# DOCUMENT
## begin
All you need to know about how to buy a property in Spain

The complete guide on how to buy a property in Spain. CC/Creative Commons Attribution-Share Alike 3.0

Spain is the second most popular place in the world for British expats to buy property in and move to. With around 3,000 of sunshine each year and time for a nap already built into the structure of your day, who wouldn’t want to buy a property in Spain? 

Particularly since lockdown confined people to their homes, many people have had the same idea, wanting to live somewhere they love if it’s where they’re going to spend most of their time. Combine this with rising inflation rates, and Spain’s real estate market is only set to become even more expensive, making now the best time to buy a property there before they supersede your housing budget! 

From dealing with legal issues to ensuring there’s no miscommunication with translating, making sure that you find the right property for you from reputable sellers, and buying in your desired timeframe, an experienced independent lawyer and international mortgage broker who specialises in Spanish land law (urbanismo) is the best way to ensure you end up with the perfect property in Spain.

An independent lawyer will work on your behalf only, rather than considering the interests of the agent or developer as well. As the Spanish property conveyancing system is different to the UK system, it’s important to ensure that your chosen lawyer is also qualified and has experience in Spain. 

The UK Government advise employing caution if an estate agent, promoter or lawyer suggests that you cut corners to save money or time in the buying process.
## end
# DATA BLOCK
## begin
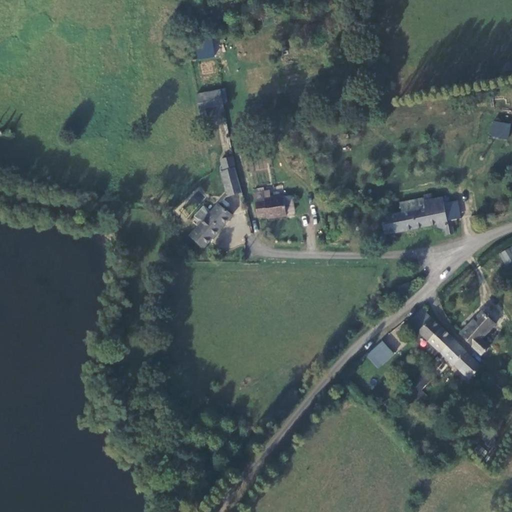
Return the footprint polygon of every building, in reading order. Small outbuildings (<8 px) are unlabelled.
[(211,35),(194,39),(198,59),(215,56),(211,35)] [(199,111),(224,106),(221,92),(197,97),(199,111)] [(489,135),(507,139),(511,124),(492,120),(489,135)] [(223,162),(225,173),(235,171),(233,160),(223,162)] [(242,196),(237,171),(235,171),(225,173),(221,174),(226,199),(242,196)] [(296,200),(287,201),(271,202),(270,198),(265,198),(265,196),(256,196),(257,219),(270,218),(270,220),(285,219),(285,215),(291,215),(297,215),(296,200)] [(445,234),(446,240),(455,238),(452,224),(447,225),(442,201),(436,202),(436,198),(427,199),(427,202),(402,207),(403,216),(383,220),(386,237),(437,228),(438,235),(445,234)] [(198,230),(190,240),(203,253),(232,219),(218,207),(211,216),(203,210),(194,220),(199,225),(196,228),(198,230)] [(504,265),(511,261),(511,246),(498,253),(504,265)] [(434,348),(441,355),(454,341),(423,312),(411,324),(429,343),(428,345),(432,349),(434,348)] [(486,338),(497,327),(485,314),(475,324),(473,326),(486,338)] [(462,337),(475,350),(482,341),(486,338),(473,326),(462,337)] [(467,356),(469,355),(454,341),(441,355),(456,368),(457,366),(471,380),(481,369),(467,356)] [(491,350),(482,341),(475,350),(483,358),(491,350)] [(384,342),(373,352),(384,365),(396,356),(384,342)] [(433,382),(426,375),(412,391),(419,397),(433,382)]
## end
# WRITTEN TASKS
1. According to the Spain property guide, where does Spain rank as a place for British expats to buy property and move to?
2. Repeat the passage of the Spain property guide between "From dealing with" and "the buying process.", inclusive.
3. Decide whether each statement agrees with the Spain property guide, and support each yes or no with a quotation from it: (a) An independent lawyer acts for the buyer alone. (b) The Spanish property conveyancing system matches the UK system. (c) The UK Government urges caution when someone proposes cutting corners to save money or time.

# ANSWERS BY TASK
1. It is the second most popular place in the world.

2.
From dealing with legal issues to ensuring there’s no miscommunication with translating, making sure that you find the right property for you from reputable sellers, and buying in your desired timeframe, an experienced independent lawyer and international mortgage broker who specialises in Spanish land law (urbanismo) is the best way to ensure you end up with the perfect property in Spain.

An independent lawyer will work on your behalf only, rather than considering the interests of the agent or developer as well. As the Spanish property conveyancing system is different to the UK system, it’s important to ensure that your chosen lawyer is also qualified and has experience in Spain. 

The UK Government advise employing caution if an estate agent, promoter or lawyer suggests that you cut corners to save money or time in the buying process.

3.
(a) Yes: "An independent lawyer will work on your behalf only"
(b) No: "the Spanish property conveyancing system is different to the UK system"
(c) Yes: "The UK Government advise employing caution if an estate agent, promoter or lawyer suggests that you cut corners to save money or time in the buying process."